Importantly, the study  draws attention to the poor state of genome annotation in non-human primates. In humans, the use of high-throughput sequencing technology in transcriptome studies has already revealed much greater variability of the gene transcript isoforms than previously appreciated [2, 3]. In non-human primates, such as chimpanzees and rhesus macaques, both the known genome sequence information and, particularly, the genome annotations are in a far worse state than those of humans. The study of Cavelier and colleagues  clearly illustrates that careful characterization of human and non-human primate transcriptomes can uncover large numbers of genetic and transcriptional changes specific to humans.
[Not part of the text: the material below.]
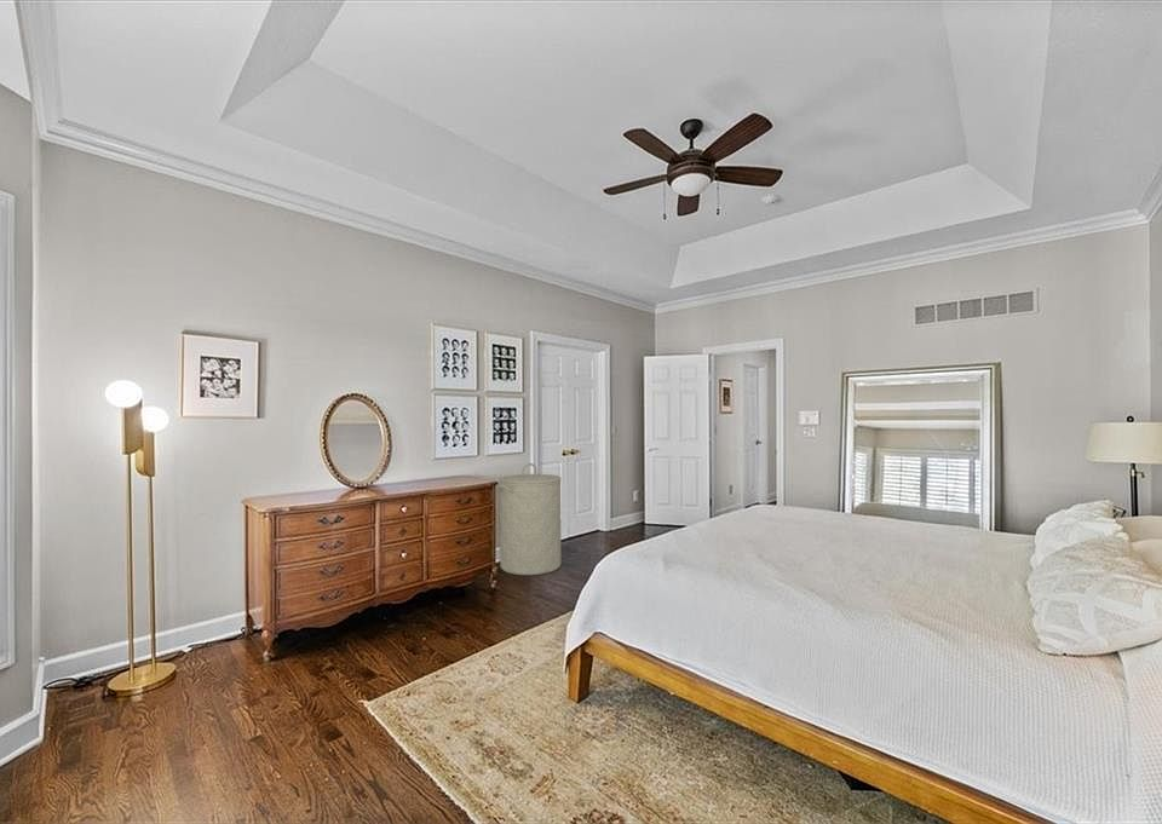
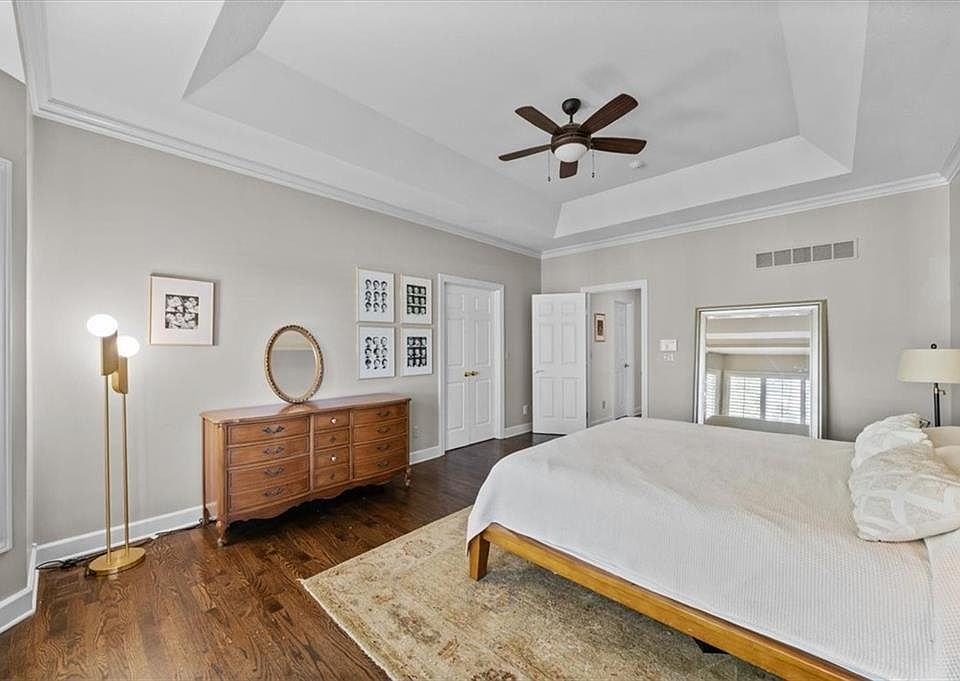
- laundry hamper [496,462,563,576]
Some of these changes will be responsible for the evolution of human-specific features, such as adaptation to a cooked, highly nutritious diet and unique social and cognitive abilities. Finding genetic elements underlying these uniquely human features is important not only for our understanding of human evolution, but also for prevention of their dysfunctions that may result in metabolic and cognitive disorders.
The recent advances in high-throughput sequencing methodology provide us with powerful tools with which to characterize complete transcriptomes in multiple tissues and cell types across primate species, resulting in the comprehensive identification of the transcriptome features specific to humans. The work of Cavelier and colleagues  is the first brave step in this direction.